- **What is needed**
Transcribe the material in full, exactly as written.

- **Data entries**
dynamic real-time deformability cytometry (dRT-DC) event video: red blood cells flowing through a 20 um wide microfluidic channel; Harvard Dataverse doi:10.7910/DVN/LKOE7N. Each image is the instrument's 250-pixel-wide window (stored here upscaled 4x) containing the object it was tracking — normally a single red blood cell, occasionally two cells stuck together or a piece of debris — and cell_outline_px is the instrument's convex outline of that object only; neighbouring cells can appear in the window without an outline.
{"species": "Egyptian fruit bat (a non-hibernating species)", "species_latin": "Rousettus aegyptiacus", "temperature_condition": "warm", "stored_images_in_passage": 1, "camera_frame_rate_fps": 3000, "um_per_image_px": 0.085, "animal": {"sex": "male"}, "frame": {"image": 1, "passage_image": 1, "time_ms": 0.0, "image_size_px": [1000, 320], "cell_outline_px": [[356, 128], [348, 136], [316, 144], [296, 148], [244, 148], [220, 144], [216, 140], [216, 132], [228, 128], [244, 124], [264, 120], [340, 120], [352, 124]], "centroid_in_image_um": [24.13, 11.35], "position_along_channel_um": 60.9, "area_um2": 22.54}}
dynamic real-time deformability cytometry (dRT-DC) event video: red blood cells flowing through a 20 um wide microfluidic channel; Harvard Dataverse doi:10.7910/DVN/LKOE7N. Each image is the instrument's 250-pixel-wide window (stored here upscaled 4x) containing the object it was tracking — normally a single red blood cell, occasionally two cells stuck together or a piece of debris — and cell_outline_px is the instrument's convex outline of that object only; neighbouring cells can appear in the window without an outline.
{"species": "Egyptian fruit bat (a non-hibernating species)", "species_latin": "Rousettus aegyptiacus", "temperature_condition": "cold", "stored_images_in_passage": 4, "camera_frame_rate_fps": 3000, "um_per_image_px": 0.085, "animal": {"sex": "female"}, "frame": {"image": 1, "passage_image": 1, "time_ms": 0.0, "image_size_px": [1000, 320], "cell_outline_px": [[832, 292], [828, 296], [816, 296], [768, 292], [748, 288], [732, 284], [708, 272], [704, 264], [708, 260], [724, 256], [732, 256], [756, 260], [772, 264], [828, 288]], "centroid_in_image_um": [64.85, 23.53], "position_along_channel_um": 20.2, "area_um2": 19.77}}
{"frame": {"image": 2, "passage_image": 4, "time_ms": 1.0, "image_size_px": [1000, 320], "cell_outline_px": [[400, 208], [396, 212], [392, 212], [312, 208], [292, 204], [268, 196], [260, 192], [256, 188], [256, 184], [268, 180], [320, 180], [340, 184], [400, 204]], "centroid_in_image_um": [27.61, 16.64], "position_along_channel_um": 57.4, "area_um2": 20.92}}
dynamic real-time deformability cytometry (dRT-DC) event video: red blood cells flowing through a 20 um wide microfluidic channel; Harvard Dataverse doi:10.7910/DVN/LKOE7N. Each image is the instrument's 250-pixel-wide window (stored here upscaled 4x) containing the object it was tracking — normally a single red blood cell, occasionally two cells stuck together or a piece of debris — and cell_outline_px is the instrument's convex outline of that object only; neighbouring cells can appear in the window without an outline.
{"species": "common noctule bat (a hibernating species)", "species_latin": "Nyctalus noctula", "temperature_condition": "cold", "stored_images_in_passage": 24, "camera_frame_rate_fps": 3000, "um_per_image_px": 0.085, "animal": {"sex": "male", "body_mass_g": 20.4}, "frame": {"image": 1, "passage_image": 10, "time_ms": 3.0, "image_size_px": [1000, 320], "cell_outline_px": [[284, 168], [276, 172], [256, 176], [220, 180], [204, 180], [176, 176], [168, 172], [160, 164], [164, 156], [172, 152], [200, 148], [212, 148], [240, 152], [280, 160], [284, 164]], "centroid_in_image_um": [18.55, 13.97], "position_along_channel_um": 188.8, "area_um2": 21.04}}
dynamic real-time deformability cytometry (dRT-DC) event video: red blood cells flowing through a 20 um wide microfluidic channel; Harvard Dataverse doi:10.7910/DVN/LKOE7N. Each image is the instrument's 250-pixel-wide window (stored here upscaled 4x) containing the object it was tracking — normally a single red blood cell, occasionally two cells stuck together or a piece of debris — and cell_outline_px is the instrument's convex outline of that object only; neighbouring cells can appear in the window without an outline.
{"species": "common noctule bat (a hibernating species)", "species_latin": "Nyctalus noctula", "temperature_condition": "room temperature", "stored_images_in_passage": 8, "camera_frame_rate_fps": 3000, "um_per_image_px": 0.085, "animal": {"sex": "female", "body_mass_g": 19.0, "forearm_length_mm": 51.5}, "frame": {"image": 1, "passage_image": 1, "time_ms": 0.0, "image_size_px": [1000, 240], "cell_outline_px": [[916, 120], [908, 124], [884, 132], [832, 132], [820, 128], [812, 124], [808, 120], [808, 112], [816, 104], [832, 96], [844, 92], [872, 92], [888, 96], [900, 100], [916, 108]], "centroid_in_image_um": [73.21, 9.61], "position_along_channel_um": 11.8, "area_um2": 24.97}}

- **Expected answer**
dynamic real-time deformability cytometry (dRT-DC) event video: red blood cells flowing through a 20 um wide microfluidic channel; Harvard Dataverse doi:10.7910/DVN/LKOE7N. Each image is the instrument's 250-pixel-wide window (stored here upscaled 4x) containing the object it was tracking — normally a single red blood cell, occasionally two cells stuck together or a piece of debris — and cell_outline_px is the instrument's convex outline of that object only; neighbouring cells can appear in the window without an outline.
{"species": "Egyptian fruit bat (a non-hibernating species)", "species_latin": "Rousettus aegyptiacus", "temperature_condition": "warm", "stored_images_in_passage": 1, "camera_frame_rate_fps": 3000, "um_per_image_px": 0.085, "animal": {"sex": "male"}, "frame": {"image": 1, "passage_image": 1, "time_ms": 0.0, "image_size_px": [1000, 320], "cell_outline_px": [[356, 128], [348, 136], [316, 144], [296, 148], [244, 148], [220, 144], [216, 140], [216, 132], [228, 128], [244, 124], [264, 120], [340, 120], [352, 124]], "centroid_in_image_um": [24.13, 11.35], "position_along_channel_um": 60.9, "area_um2": 22.54}}
dynamic real-time deformability cytometry (dRT-DC) event video: red blood cells flowing through a 20 um wide microfluidic channel; Harvard Dataverse doi:10.7910/DVN/LKOE7N. Each image is the instrument's 250-pixel-wide window (stored here upscaled 4x) containing the object it was tracking — normally a single red blood cell, occasionally two cells stuck together or a piece of debris — and cell_outline_px is the instrument's convex outline of that object only; neighbouring cells can appear in the window without an outline.
{"species": "Egyptian fruit bat (a non-hibernating species)", "species_latin": "Rousettus aegyptiacus", "temperature_condition": "cold", "stored_images_in_passage": 4, "camera_frame_rate_fps": 3000, "um_per_image_px": 0.085, "animal": {"sex": "female"}, "frame": {"image": 1, "passage_image": 1, "time_ms": 0.0, "image_size_px": [1000, 320], "cell_outline_px": [[832, 292], [828, 296], [816, 296], [768, 292], [748, 288], [732, 284], [708, 272], [704, 264], [708, 260], [724, 256], [732, 256], [756, 260], [772, 264], [828, 288]], "centroid_in_image_um": [64.85, 23.53], "position_along_channel_um": 20.2, "area_um2": 19.77}}
{"frame": {"image": 2, "passage_image": 4, "time_ms": 1.0, "image_size_px": [1000, 320], "cell_outline_px": [[400, 208], [396, 212], [392, 212], [312, 208], [292, 204], [268, 196], [260, 192], [256, 188], [256, 184], [268, 180], [320, 180], [340, 184], [400, 204]], "centroid_in_image_um": [27.61, 16.64], "position_along_channel_um": 57.4, "area_um2": 20.92}}
dynamic real-time deformability cytometry (dRT-DC) event video: red blood cells flowing through a 20 um wide microfluidic channel; Harvard Dataverse doi:10.7910/DVN/LKOE7N. Each image is the instrument's 250-pixel-wide window (stored here upscaled 4x) containing the object it was tracking — normally a single red blood cell, occasionally two cells stuck together or a piece of debris — and cell_outline_px is the instrument's convex outline of that object only; neighbouring cells can appear in the window without an outline.
{"species": "common noctule bat (a hibernating species)", "species_latin": "Nyctalus noctula", "temperature_condition": "cold", "stored_images_in_passage": 24, "camera_frame_rate_fps": 3000, "um_per_image_px": 0.085, "animal": {"sex": "male", "body_mass_g": 20.4}, "frame": {"image": 1, "passage_image": 10, "time_ms": 3.0, "image_size_px": [1000, 320], "cell_outline_px": [[284, 168], [276, 172], [256, 176], [220, 180], [204, 180], [176, 176], [168, 172], [160, 164], [164, 156], [172, 152], [200, 148], [212, 148], [240, 152], [280, 160], [284, 164]], "centroid_in_image_um": [18.55, 13.97], "position_along_channel_um": 188.8, "area_um2": 21.04}}
dynamic real-time deformability cytometry (dRT-DC) event video: red blood cells flowing through a 20 um wide microfluidic channel; Harvard Dataverse doi:10.7910/DVN/LKOE7N. Each image is the instrument's 250-pixel-wide window (stored here upscaled 4x) containing the object it was tracking — normally a single red blood cell, occasionally two cells stuck together or a piece of debris — and cell_outline_px is the instrument's convex outline of that object only; neighbouring cells can appear in the window without an outline.
{"species": "common noctule bat (a hibernating species)", "species_latin": "Nyctalus noctula", "temperature_condition": "room temperature", "stored_images_in_passage": 8, "camera_frame_rate_fps": 3000, "um_per_image_px": 0.085, "animal": {"sex": "female", "body_mass_g": 19.0, "forearm_length_mm": 51.5}, "frame": {"image": 1, "passage_image": 1, "time_ms": 0.0, "image_size_px": [1000, 240], "cell_outline_px": [[916, 120], [908, 124], [884, 132], [832, 132], [820, 128], [812, 124], [808, 120], [808, 112], [816, 104], [832, 96], [844, 92], [872, 92], [888, 96], [900, 100], [916, 108]], "centroid_in_image_um": [73.21, 9.61], "position_along_channel_um": 11.8, "area_um2": 24.97}}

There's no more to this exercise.